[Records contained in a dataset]
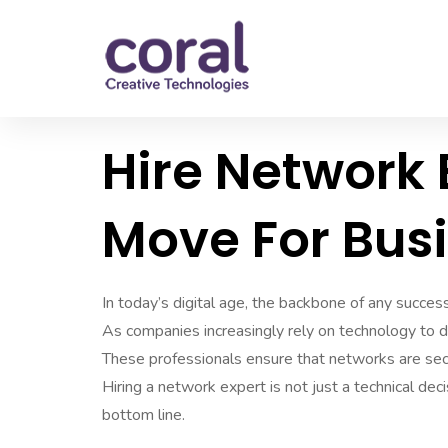
Hire Network 
Move For Bus
In today’s digital age, the backbone of any success
As companies increasingly rely on technology to d
These professionals ensure that networks are secu
Hiring a network expert is not just a technical deci
bottom line.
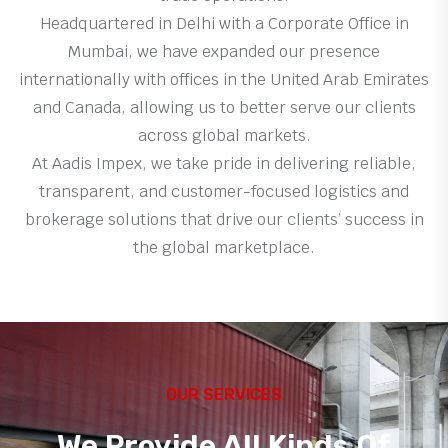
Headquartered in Delhi with a Corporate Office in
Mumbai, we have expanded our presence
internationally with offices in the United Arab Emirates
and Canada, allowing us to better serve our clients
across global markets.
At Aadis Impex, we take pride in delivering reliable,
transparent, and customer-focused logistics and
brokerage solutions that drive our clients’ success in
the global marketplace.
OUR SERVICES
We Provide All Kinds Of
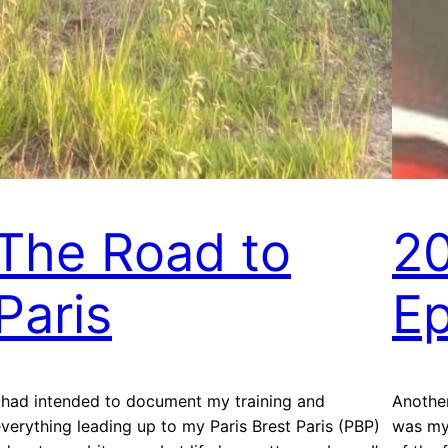
The Road to
2
Paris
Ep
 had intended to document my training and
Another
verything leading up to my Paris Brest Paris (PBP)
was my 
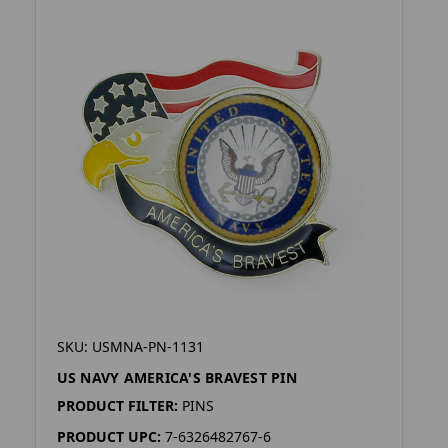
SKU: USMNA-PN-1131
US NAVY AMERICA'S BRAVEST PIN
PRODUCT FILTER:
PINS
PRODUCT UPC:
7-6326482767-6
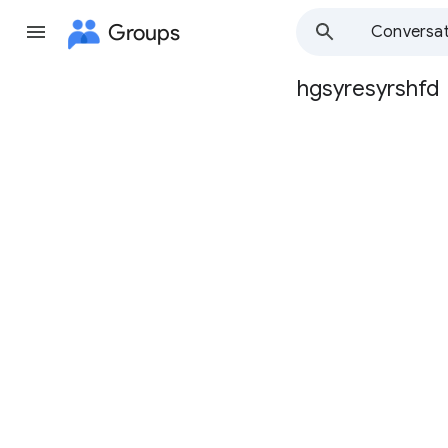
Groups
Conversat
hgsyresyrshfd
Group
path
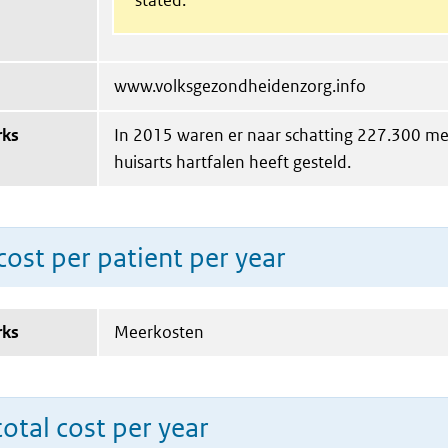
www.volksgezondheidenzorg.info
rks
In 2015 waren er naar schatting 227.300 me
huisarts hartfalen heeft gesteld.
ost per patient per year
rks
Meerkosten
total cost per year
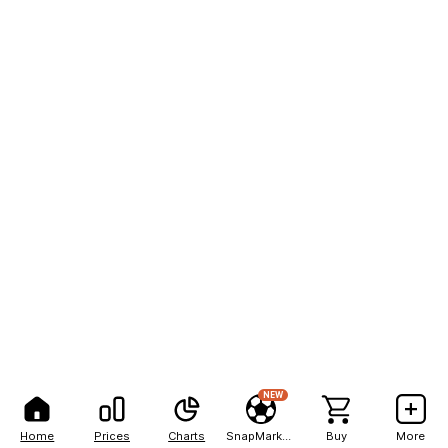
NEW
Home
Prices
Charts
SnapMarkets
Buy
More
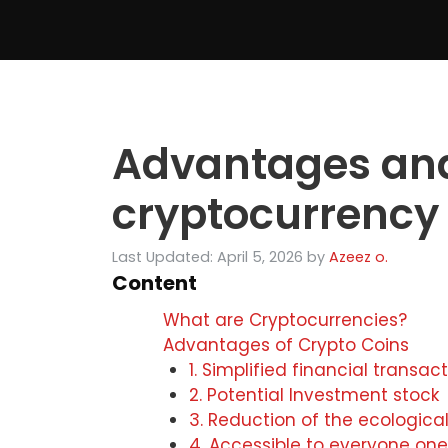
Skip
to
content
Advantages and
cryptocurrency
Last Updated: April 5, 2026
by
Azeez o.
Content
What are Cryptocurrencies?
Advantages of Crypto Coins
1. Simplified financial transac
2. Potential Investment stock
3. Reduction of the ecological
4. Accessible to everyone one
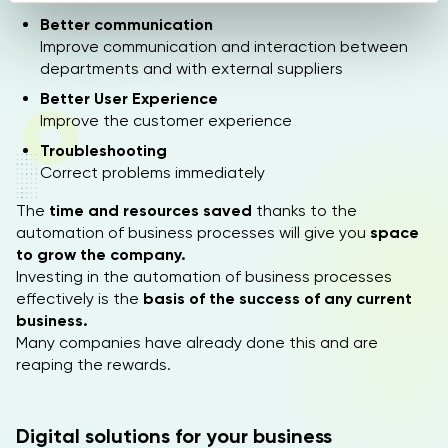
n
Better communication
Improve communication and interaction between
s
departments and with external suppliers
o
Better User Experience
Improve the customer experience
Troubleshooting
Correct problems immediately
The
time and resources saved
thanks to the
automation of business processes will give you
space
to grow the company.
Investing in the automation of business processes
effectively is the
basis of the success of any current
business.
Many companies have already done this and are
reaping the rewards.
Digital solutions for your business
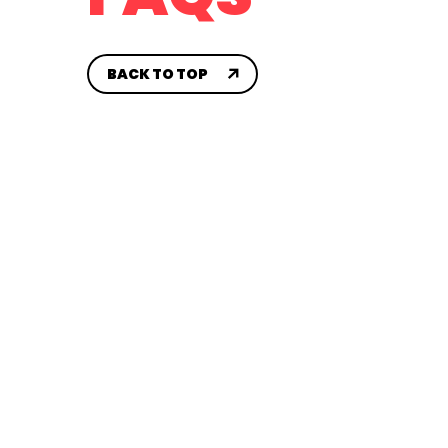
CONTACT US
House 
SYA AA
BACK TO TOP
Travel
CH
Sidelin
Compet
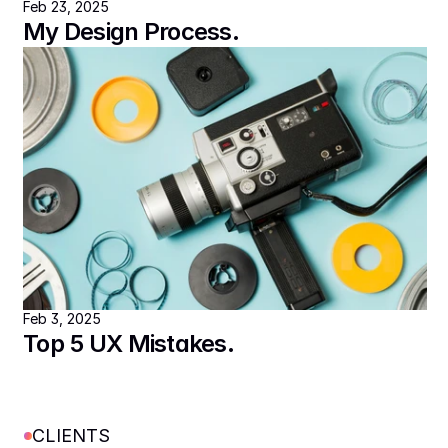
Feb 23, 2025
My Design Process.
Feb 3, 2025
Top 5 UX Mistakes.
CLIENTS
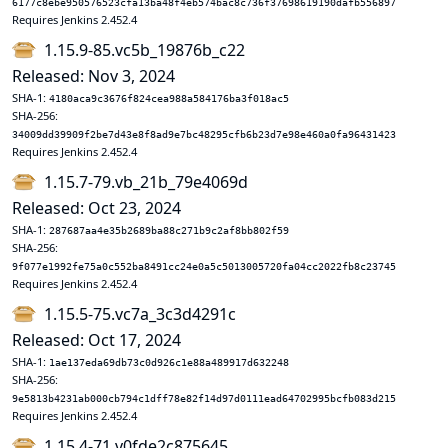
6177c8ebe950576523cfa13ba48f4eb574bac8c736f37698619190dafb556897
Requires Jenkins 2.452.4
1.15.9-85.vc5b_19876b_c22
Released: Nov 3, 2024
SHA-1:
4180aca9c3676f824cea988a584176ba3f018ac5
SHA-256:
34009dd39909f2be7d43e8f8ad9e7bc48295cfb6b23d7e98e460a0fa96431423
Requires Jenkins 2.452.4
1.15.7-79.vb_21b_79e4069d
Released: Oct 23, 2024
SHA-1:
287687aa4e35b2689ba88c271b9c2af8bb802f59
SHA-256:
9f077e1992fe75a0c552ba8491cc24e0a5c5013005720fa04cc2022fb8c23745
Requires Jenkins 2.452.4
1.15.5-75.vc7a_3c3d4291c
Released: Oct 17, 2024
SHA-1:
1ae137eda69db73c0d926c1e88a489917d632248
SHA-256:
9e5813b4231ab000cb794c1dff78e82f14d97d0111ead64702995bcfb083d215
Requires Jenkins 2.452.4
1.15.4-71.v0fde2c875645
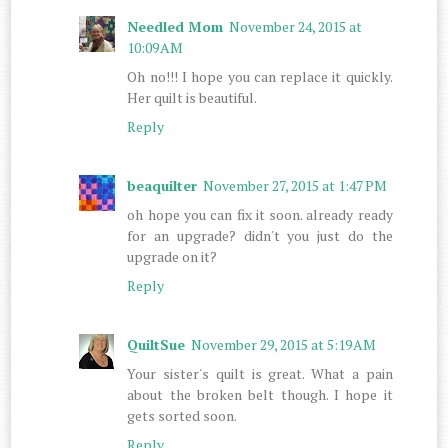
Needled Mom
November 24, 2015 at
10:09 AM
Oh no!!! I hope you can replace it quickly.
Her quilt is beautiful.
Reply
beaquilter
November 27, 2015 at 1:47 PM
oh hope you can fix it soon. already ready
for an upgrade? didn't you just do the
upgrade on it?
Reply
QuiltSue
November 29, 2015 at 5:19 AM
Your sister's quilt is great. What a pain
about the broken belt though. I hope it
gets sorted soon.
Reply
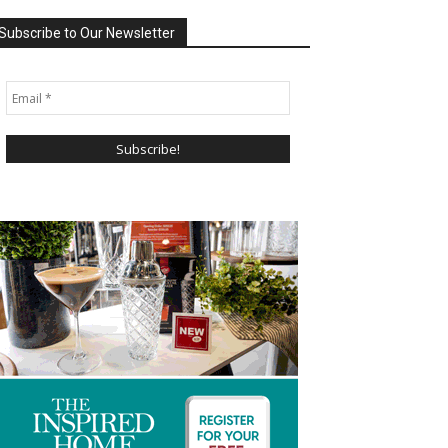
Subscribe to Our Newsletter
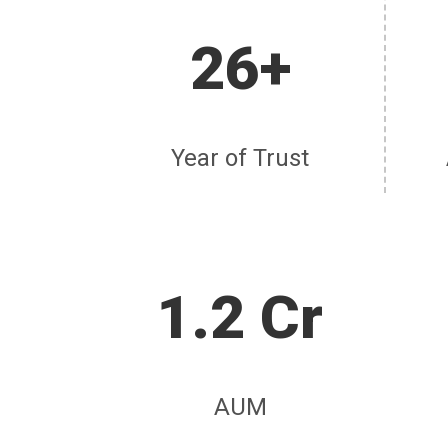
26+
Year of Trust
1.2 Cr
AUM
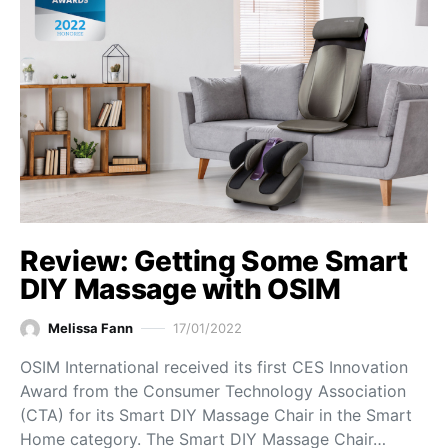
Review: Getting Some Smart
DIY Massage with OSIM
Melissa Fann
17/01/2022
OSIM International received its first CES Innovation
Award from the Consumer Technology Association
(CTA) for its Smart DIY Massage Chair in the Smart
Home category. The Smart DIY Massage Chair…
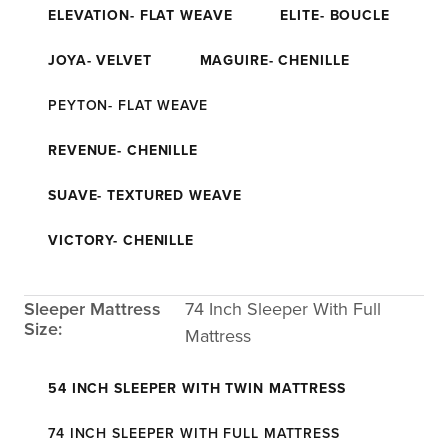
ELEVATION- FLAT WEAVE
ELITE- BOUCLE
JOYA- VELVET
MAGUIRE- CHENILLE
PEYTON- FLAT WEAVE
REVENUE- CHENILLE
SUAVE- TEXTURED WEAVE
VICTORY- CHENILLE
Sleeper Mattress
74 Inch Sleeper With Full
Size:
Mattress
54 INCH SLEEPER WITH TWIN MATTRESS
74 INCH SLEEPER WITH FULL MATTRESS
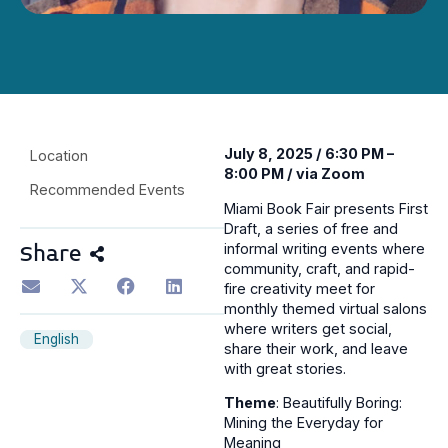
July 8, 2025 / 6:30 PM –
Location
8:00 PM / via Zoom
Recommended Events
Miami Book Fair presents First
Draft, a series of free and
informal writing events where
Share
community, craft, and rapid-
fire creativity meet for
monthly themed virtual salons
where writers get social,
English
share their work, and leave
with great stories.
Theme
: Beautifully Boring:
Mining the Everyday for
Meaning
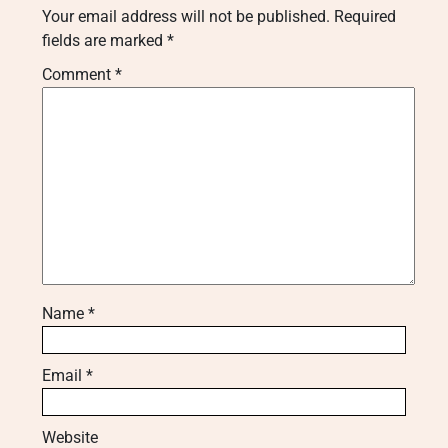
Your email address will not be published.
Required
fields are marked
*
Comment
*
Name
*
Email
*
Website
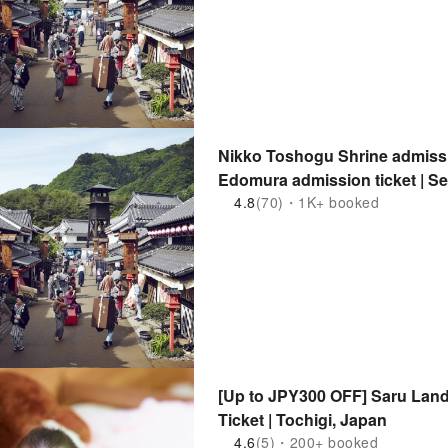
Nikko Toshogu Shrine admissi
Edomura admission ticket | Set
(Nikko City, Tochigi Prefecture
4.8
(70)・1K+ booked
[Up to JPY300 OFF] Saru Lan
Ticket | Tochigi, Japan
4.6
(5)・200+ booked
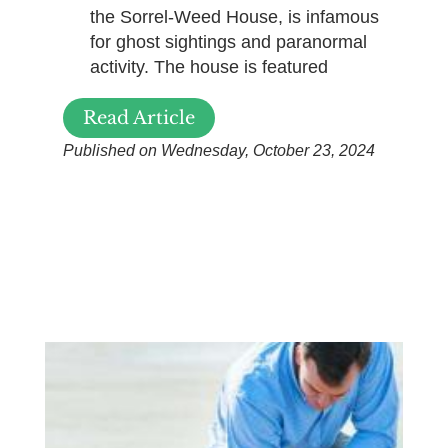
the Sorrel-Weed House, is infamous
for ghost sightings and paranormal
activity. The house is featured
Read Article
Published on Wednesday, October 23, 2024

### DIRECTIVE
Every entry above is to be transcribed exactly, with all pictures left out.

### THE ANSWER
Hire Network 
Move For Bus
In today’s digital age, the backbone of any success
As companies increasingly rely on technology to d
These professionals ensure that networks are secu
Hiring a network expert is not just a technical deci
bottom line.
Headquartered in Delhi with a Corporate Office in
Mumbai, we have expanded our presence
internationally with offices in the United Arab Emirates
and Canada, allowing us to better serve our clients
across global markets.
At Aadis Impex, we take pride in delivering reliable,
transparent, and customer-focused logistics and
brokerage solutions that drive our clients’ success in
the global marketplace.
OUR SERVICES
We Provide All Kinds Of
The Road to
2
Paris
Ep
 had intended to document my training and
Another
verything leading up to my Paris Brest Paris (PBP)
was my 
SKU: USMNA-PN-1131
US NAVY AMERICA'S BRAVEST PIN
PRODUCT FILTER:
PINS
PRODUCT UPC:
7-6326482767-6
Groups
Conversat
hgsyresyrshfd
Group
path
www.volksgezondheidenzorg.info
rks
In 2015 waren er naar schatting 227.300 me
huisarts hartfalen heeft gesteld.
ost per patient per year
rks
Meerkosten
total cost per year
NEW
Home
Prices
Charts
SnapMarkets
Buy
More
Skip
to
content
Advantages and
cryptocurrency
Last Updated: April 5, 2026
by
Azeez o.
Content
What are Cryptocurrencies?
Advantages of Crypto Coins
1. Simplified financial transac
2. Potential Investment stock
3. Reduction of the ecological
4. Accessible to everyone one
n
Better communication
Improve communication and interaction between
s
departments and with external suppliers
o
Better User Experience
Improve the customer experience
Troubleshooting
Correct problems immediately
The
time and resources saved
thanks to the
automation of business processes will give you
space
to grow the company.
Investing in the automation of business processes
effectively is the
basis of the success of any current
business.
Many companies have already done this and are
reaping the rewards.
Digital solutions for your business
CONTACT US
House 
SYA AA
BACK TO TOP
Travel
CH
Sidelin
Compet
Feb 23, 2025
My Design Process.
Feb 3, 2025
Top 5 UX Mistakes.
CLIENTS
6177c8ebe950576523cfa13ba48f4eb574bac8c736f37698619190dafb556897
Requires Jenkins 2.452.4
1.15.9-85.vc5b_19876b_c22
Released: Nov 3, 2024
SHA-1:
4180aca9c3676f824cea988a584176ba3f018ac5
SHA-256:
34009dd39909f2be7d43e8f8ad9e7bc48295cfb6b23d7e98e460a0fa96431423
Requires Jenkins 2.452.4
1.15.7-79.vb_21b_79e4069d
Released: Oct 23, 2024
SHA-1:
287687aa4e35b2689ba88c271b9c2af8bb802f59
SHA-256:
9f077e1992fe75a0c552ba8491cc24e0a5c5013005720fa04cc2022fb8c23745
Requires Jenkins 2.452.4
1.15.5-75.vc7a_3c3d4291c
Released: Oct 17, 2024
SHA-1:
1ae137eda69db73c0d926c1e88a489917d632248
SHA-256:
9e5813b4231ab000cb794c1dff78e82f14d97d0111ead64702995bcfb083d215
Requires Jenkins 2.452.4
1.15.4-71.v0fde2c875645
Needled Mom
November 24, 2015 at
10:09 AM
Oh no!!! I hope you can replace it quickly.
Her quilt is beautiful.
Reply
beaquilter
November 27, 2015 at 1:47 PM
oh hope you can fix it soon. already ready
for an upgrade? didn't you just do the
upgrade on it?
Reply
QuiltSue
November 29, 2015 at 5:19 AM
Your sister's quilt is great. What a pain
about the broken belt though. I hope it
gets sorted soon.
Reply
Subscribe to Our Newsletter
26+
Year of Trust
1.2 Cr
AUM
Review: Getting Some Smart
DIY Massage with OSIM
Melissa Fann
17/01/2022
OSIM International received its first CES Innovation
Award from the Consumer Technology Association
(CTA) for its Smart DIY Massage Chair in the Smart
Home category. The Smart DIY Massage Chair…
ELEVATION- FLAT WEAVE
ELITE- BOUCLE
JOYA- VELVET
MAGUIRE- CHENILLE
PEYTON- FLAT WEAVE
REVENUE- CHENILLE
SUAVE- TEXTURED WEAVE
VICTORY- CHENILLE
Sleeper Mattress
74 Inch Sleeper With Full
Size:
Mattress
54 INCH SLEEPER WITH TWIN MATTRESS
74 INCH SLEEPER WITH FULL MATTRESS
July 8, 2025 / 6:30 PM –
Location
8:00 PM / via Zoom
Recommended Events
Miami Book Fair presents First
Draft, a series of free and
informal writing events where
Share
community, craft, and rapid-
fire creativity meet for
monthly themed virtual salons
where writers get social,
English
share their work, and leave
with great stories.
Theme
: Beautifully Boring:
Mining the Everyday for
Meaning
Your email address will not be published.
Required
fields are marked
*
Comment
*
Name
*
Email
*
Website
Nikko Toshogu Shrine admissi
Edomura admission ticket | Set
(Nikko City, Tochigi Prefecture
4.8
(70)・1K+ booked
[Up to JPY300 OFF] Saru Lan
Ticket | Tochigi, Japan
4.6
(5)・200+ booked
the Sorrel-Weed House, is infamous
for ghost sightings and paranormal
activity. The house is featured
Read Article
Published on Wednesday, October 23, 2024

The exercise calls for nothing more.